*** Begin section ***
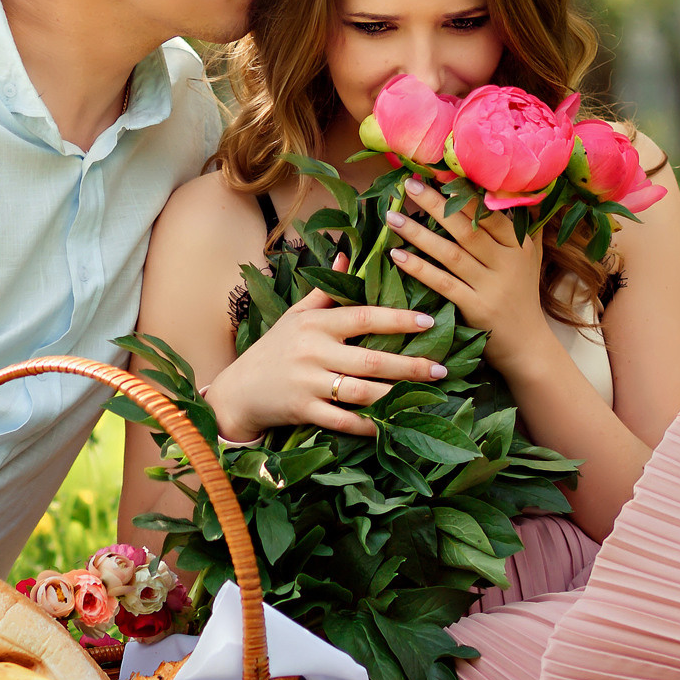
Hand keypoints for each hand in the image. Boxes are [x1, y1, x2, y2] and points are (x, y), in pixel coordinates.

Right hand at [207, 251, 443, 439]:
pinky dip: (368, 425)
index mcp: (315, 324)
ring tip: (426, 396)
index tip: (429, 320)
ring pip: (360, 392)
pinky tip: (392, 425)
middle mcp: (312, 352)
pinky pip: (342, 421)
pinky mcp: (303, 411)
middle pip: (370, 359)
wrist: (237, 392)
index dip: (398, 319)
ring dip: (396, 396)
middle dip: (410, 365)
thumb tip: (348, 253)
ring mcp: (307, 383)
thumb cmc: (273, 349)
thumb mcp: (296, 315)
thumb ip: (326, 290)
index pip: (364, 317)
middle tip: (442, 368)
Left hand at [386, 176, 557, 378]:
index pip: (488, 212)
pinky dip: (420, 269)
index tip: (436, 173)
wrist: (528, 346)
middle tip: (409, 185)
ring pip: (451, 253)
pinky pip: (443, 283)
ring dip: (419, 233)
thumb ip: (524, 226)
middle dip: (436, 204)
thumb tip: (513, 189)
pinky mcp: (476, 308)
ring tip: (393, 217)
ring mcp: (491, 286)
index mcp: (519, 245)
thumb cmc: (523, 296)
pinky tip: (397, 256)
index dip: (462, 192)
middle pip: (466, 228)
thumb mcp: (531, 258)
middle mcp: (507, 262)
*** End section ***
Could you write out, exactly as given, the lines from the one holding "Left hand at" through the end of the listing, and nothing else?

** Written answer **
Left hand at [386, 176, 557, 378]:
index pip: (488, 212)
pinky dip: (420, 269)
index tip: (436, 173)
wrist: (528, 346)
middle tip: (409, 185)
ring pip: (451, 253)
pinky pip: (443, 283)
ring dip: (419, 233)
thumb ip: (524, 226)
middle dip: (436, 204)
thumb tip: (513, 189)
pinky mcp: (476, 308)
ring tip: (393, 217)
ring mcp: (491, 286)
index mcp: (519, 245)
thumb cmc: (523, 296)
pinky tip: (397, 256)
index dip: (462, 192)
middle pip: (466, 228)
thumb mcp: (531, 258)
middle mcp: (507, 262)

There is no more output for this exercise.